KRO Company has the very high current ratio, 7.8 indicating high liquidity of the company. This indicates that KRO Company has very high current assets (cash, cash equivalents, receivables, and inventory) and has less current liabilities. This is not so good. The company has more working capital that is not utilized properly. Also, the company has low inventory turnover than that of DPZ. This implies the high current ratio is due to delay in inventory conversion into sales. The quick ratio of the company is 2.82 which is still higher that of DPZ company. The company also has DSO of 42.7, which means it needs to decrease its receivables to a shorter period. The company also has the fixed asset turnover value almost 3 times lesser than that of DPZ. However, in terms of total asset turnover, KRO is doing well than its competitor. This all implies that the company needs to increase the sales of the company. For that, the company must use strategies of increasing inventory turnover and increase the rate of sales. The company must invest its huge working capital in marketing strategies to improve its sales. Also, it needs to sell some of its fixed assets and use it in investing for sales strategy.

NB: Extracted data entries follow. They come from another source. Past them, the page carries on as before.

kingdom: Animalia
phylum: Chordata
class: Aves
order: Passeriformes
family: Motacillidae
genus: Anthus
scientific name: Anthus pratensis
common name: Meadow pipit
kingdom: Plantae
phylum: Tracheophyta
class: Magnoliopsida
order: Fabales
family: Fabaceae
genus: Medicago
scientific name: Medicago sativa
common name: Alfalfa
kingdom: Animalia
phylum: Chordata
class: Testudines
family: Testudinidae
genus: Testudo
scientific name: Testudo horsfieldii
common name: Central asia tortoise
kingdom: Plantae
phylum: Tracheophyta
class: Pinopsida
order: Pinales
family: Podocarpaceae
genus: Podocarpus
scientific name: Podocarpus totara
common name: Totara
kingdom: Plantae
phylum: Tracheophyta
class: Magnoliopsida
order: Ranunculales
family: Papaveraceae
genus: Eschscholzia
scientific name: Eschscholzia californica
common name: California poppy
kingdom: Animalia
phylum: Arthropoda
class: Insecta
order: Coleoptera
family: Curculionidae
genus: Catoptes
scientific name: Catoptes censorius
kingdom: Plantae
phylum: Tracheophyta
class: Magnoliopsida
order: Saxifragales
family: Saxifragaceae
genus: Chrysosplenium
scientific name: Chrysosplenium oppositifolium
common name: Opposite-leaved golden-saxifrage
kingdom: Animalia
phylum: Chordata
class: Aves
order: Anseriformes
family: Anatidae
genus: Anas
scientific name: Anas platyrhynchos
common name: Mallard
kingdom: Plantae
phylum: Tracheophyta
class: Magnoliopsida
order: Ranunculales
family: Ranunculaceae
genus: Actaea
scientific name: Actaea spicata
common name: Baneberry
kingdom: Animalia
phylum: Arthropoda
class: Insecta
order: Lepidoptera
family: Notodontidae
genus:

On contrast, KRO has a higher return on equity, higher return on asset and higher times interest earned than its competitor does. This implies that although the company is having comparatively fewer revenue sales than its competitor is, the net profit of the company is, however, significant to satisfy its stakeholders. The net sales of the company are relatively lower than that of its competitor however the net income of the company is company is good enough for given low-profit margin of only 1.57%. The results, therefore, gives confusing results. For the lower sales than the competitor at low margin giving higher net profit is contradicting result. This interpretation is however in the lack of information on profit margin of the competitor and the market. If the profit margin for DPZ and other competitor are lower, only then the result deduced can be justified. In such case, the company should set strategy for improvising sales maximization to increase the market share.
Hence, these were the comparisons and decoctions from the information available of the class and present condition of KRO Company.